**Passage provided:**
The v2.1 implementation of hide/remove/delete is actually only at the asset level–searches don’t know about asset files (yet–it’s why you can’t search for filenames–yet).

I could add a “delete now” option to each file in the asset info panel, that didn’t have the option of undo, but even that seems like it’d be dangerous. I’ll think about how this could work.

Along the same thoughts as “de-Dupe” - Give us the option to move all photos, not just copy. I’ve got so many apps that put photos in their own “special” folder. I want everything in one location, de-duped and searchable.

Thanks!

Howdy @YoungDave , welcome to PhotoStructure!

Yup–especially egregious are the apps that use “content addressable” paths (like the SHA, so you get stuff like /A8F3/A34G921E7831C.JPG, like what Apple Photos does (or did) with the Masters directory).

In case you missed it, you can disable automatic organization, and PhotoStructure will leave all the files where it found them, but this sounds like you do want auto-organization:

Before you run your first sync, take a look at the assetPathnameFormat setting. As of today, here’s the documentation for that:

# +---------------------------------------------------+
# |  PS_ASSET_PATHNAME_FORMAT or assetPathnameFormat  |
# +---------------------------------------------------+
#
# If you opt into "automatic organization" (see the setting
# "copyAssetsToLibrary"), they will be copied into <originals
# directory>/<result of assetPathnameFormat>.
#
# - See the originalsDir system setting for what your <originals directory> is
# (it defaults to your library root directory).
#
# - Please encode this path with forward-slashes, even if you're on Windows.
#
# - If any patterns resolve to including forward-slashes, know that will be
# interpreted as subdirectories.
#
# - If you want to add a static path, escape the pathname with single quotes
# (like "'photos'/y/MM/dd").
#
# - The result of this will always be interpreted as a relative path from your
# PhotoStructure originals directory.
#
# - Use token "BASE" as a shorthand for the original basename ("photo.jpg" for
# "/path/to/photo.jpg").
#
# - Use token "NAME" as a shorthand for the original filename, without the
# file extension ("photo" for "/path/to/photo.jpg").
#
# - Use token "PARENT" as a shorthand for the original file's parent directory
# name ("to" for "/path/to/photo.jpg").
#
# - Use token "GRANDPARENT" as a shorthand for the original file's grandparent
# directory name ("path" for "/path/to/photo.jpg").
#
# - Use token "EXT" for the filename's extension without the "." prefix (like
# "jpg" for "/path/to/photo.jpg").
#
# - Use token "ISO" as a shorthand for "yyyy-MM-dd'T'HH:mm:ss.SSSZZ".
#
# - You can escape other static text by wrapping with single quotes.
#
# - For other tokens, see
# <https://moment.github.io/luxon/#/formatting?id=table-of-tokens>.
#
# - See
# https://forum.photostructure.com/t/how-to-change-the-naming-structure/1184/2?u=mrm
# for more details.
#
# PS_ASSET_PATHNAME_FORMAT="y/y-MM-dd/BASE"

The idea is that if you’re not happy with “y/y-MM-dd/BASE”, change this to suit your taste before you start your sync.

Once the sync is finished, you can pipe this command into | xargs rm -v, but before you do:

  1. Make sure you have a full backup of all the files you’re about to delete, and that the backup is offline. It’s easy to get commands just a bit wrong, and rm can be terrifyingly fast.

  2. Make sure you’ve at least scanned through the sync report and deduplication results (either by leaving the asset info panel open and browsing your library–and then clicking the asset variations to verify PhotoStructure did the right thing). Deduplication is an inexact science (which I touched on above)

Also: know that the next build includes a number of bugfixes and improvements to image and video deduplication (including 2 new image hashing algorithms and a number of date-related changes): https://photostructure.com/about/2023-release-notes/#v210-alpha8

Perhaps another option to deal with de-duping a library could be a special view that shows the dupes, with some additional information that would make it helpful to decide which to keep. All of this just to aid in us manually removing the files. I have a library with a couple hundred thousand files, so manually de-duping it will take some time.

Perhaps where you have View archived, etc., you could have View Duplicates.

**Supplied material:**
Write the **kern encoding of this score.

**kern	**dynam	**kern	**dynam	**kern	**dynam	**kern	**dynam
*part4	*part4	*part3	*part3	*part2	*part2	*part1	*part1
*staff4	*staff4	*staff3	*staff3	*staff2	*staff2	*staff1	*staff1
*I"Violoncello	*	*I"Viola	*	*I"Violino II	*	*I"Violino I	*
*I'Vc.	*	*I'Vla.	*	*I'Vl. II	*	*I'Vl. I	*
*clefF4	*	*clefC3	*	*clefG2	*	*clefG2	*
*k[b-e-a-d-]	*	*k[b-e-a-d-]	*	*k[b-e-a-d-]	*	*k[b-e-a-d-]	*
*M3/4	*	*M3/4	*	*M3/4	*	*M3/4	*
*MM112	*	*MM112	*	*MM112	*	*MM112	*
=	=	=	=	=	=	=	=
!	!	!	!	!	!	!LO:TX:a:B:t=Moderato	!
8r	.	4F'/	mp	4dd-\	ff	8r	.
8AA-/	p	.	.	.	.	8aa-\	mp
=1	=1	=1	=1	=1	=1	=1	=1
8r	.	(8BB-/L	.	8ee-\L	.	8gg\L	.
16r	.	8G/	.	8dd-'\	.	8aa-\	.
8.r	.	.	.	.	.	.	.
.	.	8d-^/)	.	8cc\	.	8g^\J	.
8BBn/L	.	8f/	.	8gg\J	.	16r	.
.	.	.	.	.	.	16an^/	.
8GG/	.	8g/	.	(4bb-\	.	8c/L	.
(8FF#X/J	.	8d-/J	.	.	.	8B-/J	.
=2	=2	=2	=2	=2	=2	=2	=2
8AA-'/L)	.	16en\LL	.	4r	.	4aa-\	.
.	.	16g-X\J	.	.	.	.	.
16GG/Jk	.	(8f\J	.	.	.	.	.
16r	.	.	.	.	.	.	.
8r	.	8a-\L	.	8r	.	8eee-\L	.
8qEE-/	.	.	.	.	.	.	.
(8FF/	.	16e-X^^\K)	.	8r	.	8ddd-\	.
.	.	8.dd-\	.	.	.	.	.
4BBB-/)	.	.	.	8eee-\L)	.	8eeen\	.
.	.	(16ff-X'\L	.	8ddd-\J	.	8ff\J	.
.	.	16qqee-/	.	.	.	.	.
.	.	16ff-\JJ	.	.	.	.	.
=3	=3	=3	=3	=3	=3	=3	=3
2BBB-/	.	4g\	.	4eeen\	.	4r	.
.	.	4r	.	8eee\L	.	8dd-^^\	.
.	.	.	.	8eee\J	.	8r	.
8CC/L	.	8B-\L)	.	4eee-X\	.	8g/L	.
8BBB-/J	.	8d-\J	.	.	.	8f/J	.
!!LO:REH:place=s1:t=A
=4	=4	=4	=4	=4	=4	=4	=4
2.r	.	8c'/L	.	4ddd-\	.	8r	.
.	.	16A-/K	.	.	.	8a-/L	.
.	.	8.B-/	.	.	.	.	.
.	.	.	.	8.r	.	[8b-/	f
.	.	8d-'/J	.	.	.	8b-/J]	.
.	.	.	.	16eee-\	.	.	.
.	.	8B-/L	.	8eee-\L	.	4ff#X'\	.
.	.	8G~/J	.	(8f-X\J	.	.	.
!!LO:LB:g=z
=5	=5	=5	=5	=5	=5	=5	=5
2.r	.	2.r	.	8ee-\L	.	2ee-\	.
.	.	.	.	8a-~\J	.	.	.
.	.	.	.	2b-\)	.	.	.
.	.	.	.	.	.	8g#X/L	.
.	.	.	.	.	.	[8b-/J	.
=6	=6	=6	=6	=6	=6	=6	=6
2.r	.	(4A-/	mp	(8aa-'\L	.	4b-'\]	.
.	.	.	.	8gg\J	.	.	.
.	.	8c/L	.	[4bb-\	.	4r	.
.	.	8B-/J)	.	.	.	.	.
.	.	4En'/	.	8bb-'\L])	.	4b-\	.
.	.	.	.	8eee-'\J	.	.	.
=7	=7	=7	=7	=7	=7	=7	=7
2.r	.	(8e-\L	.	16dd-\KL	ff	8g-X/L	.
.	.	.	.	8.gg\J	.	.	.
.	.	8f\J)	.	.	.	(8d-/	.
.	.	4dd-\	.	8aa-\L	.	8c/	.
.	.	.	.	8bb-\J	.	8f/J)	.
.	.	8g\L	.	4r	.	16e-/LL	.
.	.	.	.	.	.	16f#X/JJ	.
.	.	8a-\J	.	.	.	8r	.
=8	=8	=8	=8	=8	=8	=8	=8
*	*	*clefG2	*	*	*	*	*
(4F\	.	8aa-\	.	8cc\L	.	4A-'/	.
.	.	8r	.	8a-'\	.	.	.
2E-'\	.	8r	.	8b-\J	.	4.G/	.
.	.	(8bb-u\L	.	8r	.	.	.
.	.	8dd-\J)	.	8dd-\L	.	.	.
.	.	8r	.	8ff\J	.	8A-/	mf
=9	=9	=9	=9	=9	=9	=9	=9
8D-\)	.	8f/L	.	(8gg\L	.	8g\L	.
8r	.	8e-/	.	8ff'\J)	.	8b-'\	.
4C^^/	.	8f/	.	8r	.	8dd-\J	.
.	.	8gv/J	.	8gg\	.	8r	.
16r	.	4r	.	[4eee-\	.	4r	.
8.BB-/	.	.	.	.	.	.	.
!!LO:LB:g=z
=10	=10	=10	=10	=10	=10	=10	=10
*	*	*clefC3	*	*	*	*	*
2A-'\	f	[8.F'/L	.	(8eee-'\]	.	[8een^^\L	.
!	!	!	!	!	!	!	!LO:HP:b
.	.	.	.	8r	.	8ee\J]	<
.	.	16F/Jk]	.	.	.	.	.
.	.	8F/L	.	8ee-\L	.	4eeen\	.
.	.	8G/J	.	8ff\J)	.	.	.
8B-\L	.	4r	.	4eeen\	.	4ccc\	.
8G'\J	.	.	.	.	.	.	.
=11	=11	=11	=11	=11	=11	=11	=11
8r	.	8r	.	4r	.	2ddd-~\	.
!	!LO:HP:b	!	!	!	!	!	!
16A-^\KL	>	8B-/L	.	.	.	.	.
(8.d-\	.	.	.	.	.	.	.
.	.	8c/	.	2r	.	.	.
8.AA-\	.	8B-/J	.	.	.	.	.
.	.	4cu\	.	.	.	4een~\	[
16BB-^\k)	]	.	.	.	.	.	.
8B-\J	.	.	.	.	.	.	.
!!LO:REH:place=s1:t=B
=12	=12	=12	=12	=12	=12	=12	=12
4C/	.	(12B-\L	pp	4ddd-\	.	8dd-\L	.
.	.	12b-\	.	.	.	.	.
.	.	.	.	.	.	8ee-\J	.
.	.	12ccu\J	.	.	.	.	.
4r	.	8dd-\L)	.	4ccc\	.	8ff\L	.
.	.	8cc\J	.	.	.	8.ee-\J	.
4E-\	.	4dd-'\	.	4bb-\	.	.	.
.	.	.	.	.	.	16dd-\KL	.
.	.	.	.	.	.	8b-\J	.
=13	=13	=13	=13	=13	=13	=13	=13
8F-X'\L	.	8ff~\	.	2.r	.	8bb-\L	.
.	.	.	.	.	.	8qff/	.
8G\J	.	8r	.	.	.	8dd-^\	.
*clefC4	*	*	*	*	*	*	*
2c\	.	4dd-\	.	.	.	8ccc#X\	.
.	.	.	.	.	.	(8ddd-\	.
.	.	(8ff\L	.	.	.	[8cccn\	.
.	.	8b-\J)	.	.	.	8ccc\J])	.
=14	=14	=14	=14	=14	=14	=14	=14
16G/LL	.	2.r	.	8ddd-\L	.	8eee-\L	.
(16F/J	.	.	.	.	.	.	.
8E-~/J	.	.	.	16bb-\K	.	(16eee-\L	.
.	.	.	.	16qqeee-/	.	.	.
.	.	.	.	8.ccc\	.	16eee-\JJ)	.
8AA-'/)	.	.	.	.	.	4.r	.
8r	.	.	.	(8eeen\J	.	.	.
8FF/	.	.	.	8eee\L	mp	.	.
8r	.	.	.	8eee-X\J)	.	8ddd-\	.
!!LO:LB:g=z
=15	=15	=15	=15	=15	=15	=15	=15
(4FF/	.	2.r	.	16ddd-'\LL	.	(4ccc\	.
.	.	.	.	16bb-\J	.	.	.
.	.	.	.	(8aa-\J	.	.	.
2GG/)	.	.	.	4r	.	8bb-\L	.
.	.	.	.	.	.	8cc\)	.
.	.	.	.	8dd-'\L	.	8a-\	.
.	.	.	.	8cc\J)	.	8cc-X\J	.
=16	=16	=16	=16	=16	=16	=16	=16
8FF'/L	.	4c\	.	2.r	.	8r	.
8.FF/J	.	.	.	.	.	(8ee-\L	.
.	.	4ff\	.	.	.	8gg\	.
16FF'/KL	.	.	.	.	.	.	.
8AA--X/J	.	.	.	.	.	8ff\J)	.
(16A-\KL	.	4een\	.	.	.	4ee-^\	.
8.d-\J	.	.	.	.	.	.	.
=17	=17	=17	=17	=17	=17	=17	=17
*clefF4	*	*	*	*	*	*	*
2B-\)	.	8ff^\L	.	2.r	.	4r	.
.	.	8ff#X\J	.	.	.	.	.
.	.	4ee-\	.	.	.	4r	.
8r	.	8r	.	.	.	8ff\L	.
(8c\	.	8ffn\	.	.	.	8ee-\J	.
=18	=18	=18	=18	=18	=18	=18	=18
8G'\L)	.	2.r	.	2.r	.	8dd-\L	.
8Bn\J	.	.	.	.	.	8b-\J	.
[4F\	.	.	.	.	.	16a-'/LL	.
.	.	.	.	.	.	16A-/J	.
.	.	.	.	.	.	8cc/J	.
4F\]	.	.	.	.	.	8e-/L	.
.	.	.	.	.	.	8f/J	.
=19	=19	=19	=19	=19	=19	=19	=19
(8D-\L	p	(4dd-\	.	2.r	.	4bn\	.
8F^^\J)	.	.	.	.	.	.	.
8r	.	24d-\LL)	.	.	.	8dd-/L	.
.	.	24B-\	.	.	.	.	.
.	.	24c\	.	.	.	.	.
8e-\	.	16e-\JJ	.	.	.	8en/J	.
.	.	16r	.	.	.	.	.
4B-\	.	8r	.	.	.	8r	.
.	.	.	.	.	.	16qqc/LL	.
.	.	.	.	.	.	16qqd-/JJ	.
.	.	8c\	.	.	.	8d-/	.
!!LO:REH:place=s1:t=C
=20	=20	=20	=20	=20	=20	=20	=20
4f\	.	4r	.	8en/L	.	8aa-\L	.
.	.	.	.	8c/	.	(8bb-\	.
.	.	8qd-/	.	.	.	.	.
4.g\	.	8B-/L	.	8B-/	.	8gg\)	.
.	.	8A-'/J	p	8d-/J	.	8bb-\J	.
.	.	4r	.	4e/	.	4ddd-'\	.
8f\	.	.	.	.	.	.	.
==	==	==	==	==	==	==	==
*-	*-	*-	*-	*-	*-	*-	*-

**Assignment:**
Rewrite the PhotoStructure forum thread from "Also: know that" up to and including "have View Duplicates.", substituting "Show Duplicates" for "View Duplicates".

**Response below:**
Also: know that the next build includes a number of bugfixes and improvements to image and video deduplication (including 2 new image hashing algorithms and a number of date-related changes): https://photostructure.com/about/2023-release-notes/#v210-alpha8

Perhaps another option to deal with de-duping a library could be a special view that shows the dupes, with some additional information that would make it helpful to decide which to keep. All of this just to aid in us manually removing the files. I have a library with a couple hundred thousand files, so manually de-duping it will take some time.

Perhaps where you have View archived, etc., you could have Show Duplicates.